Sunday, March 17, 2013

The Talk of the Irish


Having recently written a book about conversation, and having survived, at least for the time being, a serious illness that involved a huge number of grave discussions, discussions largely bereft of ornament and humor, and having lived seventy years’ worth of a life of words—surely too many of them, when weighed against actions—I found myself at the end of last summer yearning to go back to Ireland, especially to the West, to hear the Irish talk.

I had been there nearly forty years earlier, and the trip had confirmed the generally held high opinion of Irish verbal agility, wit, and garrulousness. “Are you American, then?” a butcher had asked me when I was buying a steak from him, in Schull, in the spectacular Southwest. “Yes,” I said. “Then of course I’ll be charging you twice as much,” he said. When I confessed to a little girl on a dirt road that the cows she was herding home made me, a city boy, a little nervous, she waited a bit until they were up the road and then pointed behind me and said, “Look out! The cows are comin’ for yeh.” And when I asked a train conductor on a platform if the train that had just left was the last one that day to somewhere or other, he said, “You’ll get no more.” (The Irish can be a little sharp, sometimes. Read William Trevor’s stories, if you haven’t.) I wanted to hear it again. I wanted to remind myself out of what lexical soil my heroes Yeats, Joyce, Beckett, and Heaney had sprung.
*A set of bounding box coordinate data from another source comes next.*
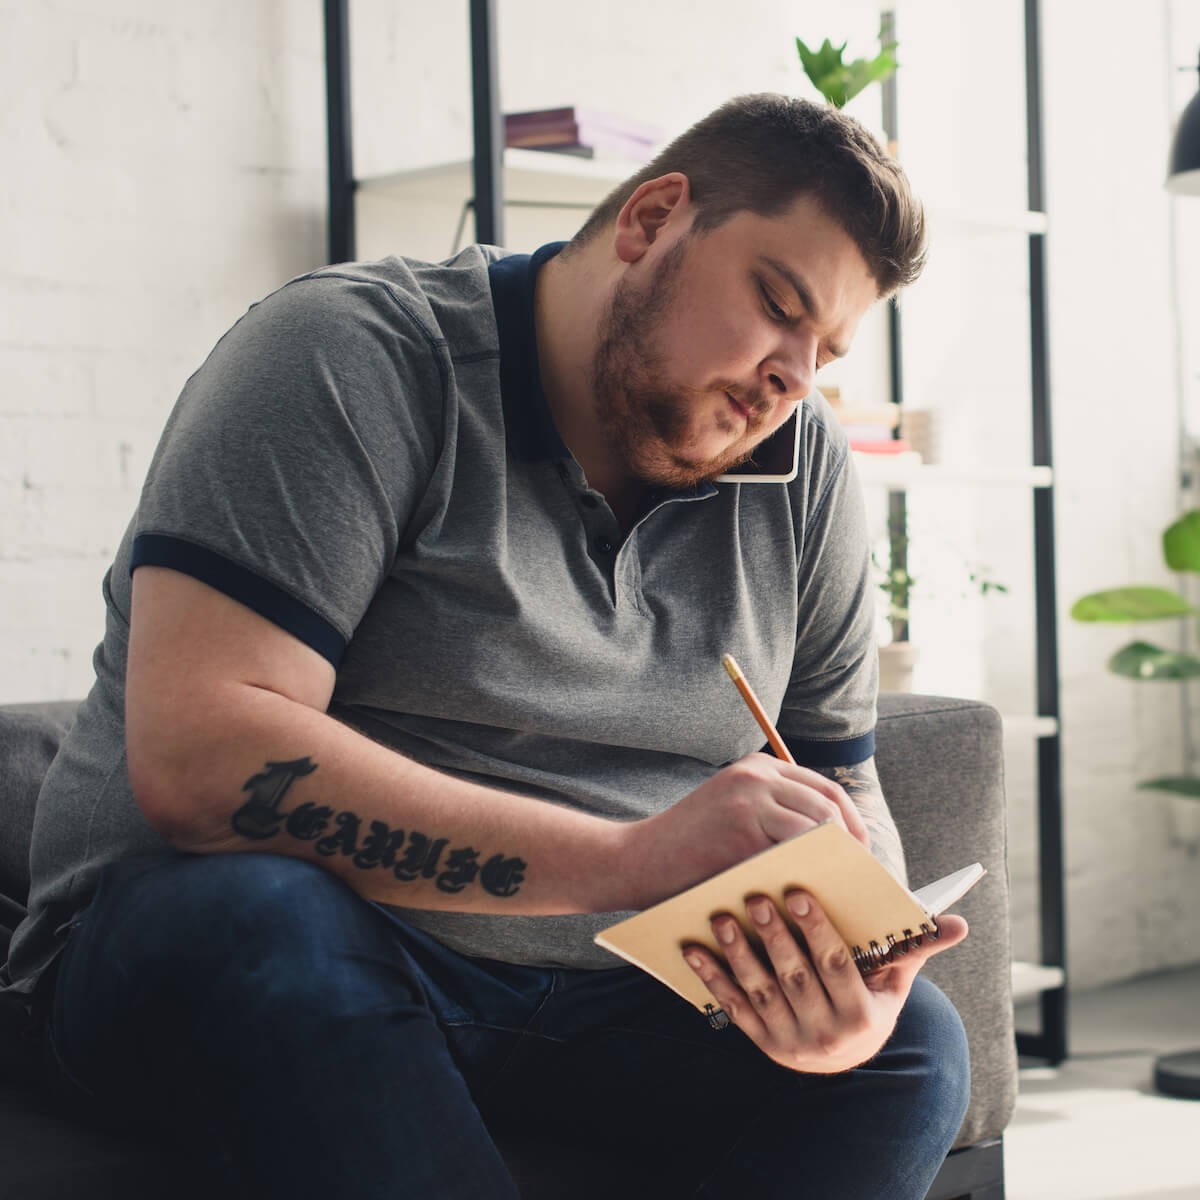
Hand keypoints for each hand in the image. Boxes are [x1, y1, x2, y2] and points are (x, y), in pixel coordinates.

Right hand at [618, 753, 869, 908]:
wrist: (638, 860)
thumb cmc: (687, 846)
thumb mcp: (731, 808)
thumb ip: (773, 811)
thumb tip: (833, 841)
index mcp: (758, 767)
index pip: (824, 788)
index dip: (851, 821)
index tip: (861, 852)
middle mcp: (756, 776)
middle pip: (828, 804)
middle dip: (852, 842)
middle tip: (861, 875)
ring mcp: (749, 800)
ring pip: (816, 828)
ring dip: (837, 859)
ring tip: (846, 887)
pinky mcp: (742, 832)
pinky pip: (793, 852)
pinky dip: (810, 873)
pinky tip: (817, 894)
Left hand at [682, 891, 967, 1073]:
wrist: (844, 1061)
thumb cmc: (871, 1002)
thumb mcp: (895, 982)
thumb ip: (915, 948)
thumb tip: (960, 923)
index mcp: (860, 1014)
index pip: (836, 966)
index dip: (818, 929)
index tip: (800, 892)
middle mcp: (824, 1035)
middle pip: (794, 977)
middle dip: (775, 935)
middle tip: (756, 894)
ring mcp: (789, 1042)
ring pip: (760, 992)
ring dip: (738, 954)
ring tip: (721, 915)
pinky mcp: (761, 1043)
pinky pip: (733, 1009)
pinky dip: (711, 979)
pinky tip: (692, 949)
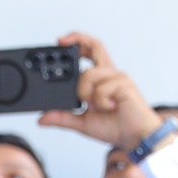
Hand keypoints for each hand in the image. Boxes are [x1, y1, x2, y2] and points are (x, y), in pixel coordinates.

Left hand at [37, 32, 162, 151]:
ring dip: (85, 93)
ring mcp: (117, 77)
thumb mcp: (82, 123)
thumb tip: (42, 118)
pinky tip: (110, 108)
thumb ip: (63, 118)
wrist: (135, 137)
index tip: (60, 41)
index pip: (90, 52)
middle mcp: (109, 74)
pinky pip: (100, 90)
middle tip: (60, 42)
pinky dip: (99, 103)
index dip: (78, 42)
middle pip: (95, 46)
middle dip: (78, 39)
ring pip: (88, 75)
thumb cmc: (115, 126)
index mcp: (101, 79)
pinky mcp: (124, 84)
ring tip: (95, 106)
So off I went, with my daughter, Lizi—her spelling, I assure you—twenty-five, who served as my left-hand-driving navigator and conversational memory bank. We landed at Shannon at nine in the morning and picked up our rental car. At the Avis counter, while Lizi was away getting coffee, the reservations person asked me, “Will your…er, daughter is she…be driving?” Lizi is five feet two, blonde, and pretty, unlike me in every way. “I know she doesn’t look like me but yes, she is my daughter,” I said, “but no, she won’t be driving.” Then, jet-lagged, I sort of blurted, “She’s adopted.” The face of the theretofore crabby-looking agent next to my agent lit up, and she said, “We have an adopted child, too—from Russia. He’s ten now, and as sweet as a bun. Aren’t we the lucky ones, then, you and I? They are like Christmas every day, don’t you think?”

We drove off through a correspondingly driving rain to Galway, about forty minutes away, with me drifting left and Lizi quietly correcting me. We checked in at the Nile Lodge Bed and Breakfast, in Salthill, a strip of seaside houses abutting Galway’s City Center. Centre. The Nile Lodge had been open for only a month or so. Lizi had found it online—we did most of our booking online—and it was absolutely wonderful, run by its owner, Maura, whose family house this capacious and elegant white building sitting atop a small hill had once been. It has only four rooms but doesn’t feel the least incarcerational, the way many B. & B.’s do.

At breakfast—and this full Irish breakfast is very full—Maura played, quietly, CDs of the traditional Irish music I like so much. She told us about the cheeses she was serving, including one with “just a touch of smoke,” and another “as creamy as, well, cream,” and then when we told her that we would be driving around Connemara that day, she pressed some of her CDs on us, and was gratifyingly surprised at what I knew about some of the musicians. She kept on revising her listening-recommendation priorities: “You must hear this one—do you know De Danaan? No, for Connemara, maybe this one would be best—it would go smoothly with the landscape. And then there’s this one—this man’s voice is like a burr; you must hear it. But wait—your coffee must be quite chilly by now, anyway—let me get you a new pot. Coffee that isn’t hot is cold.”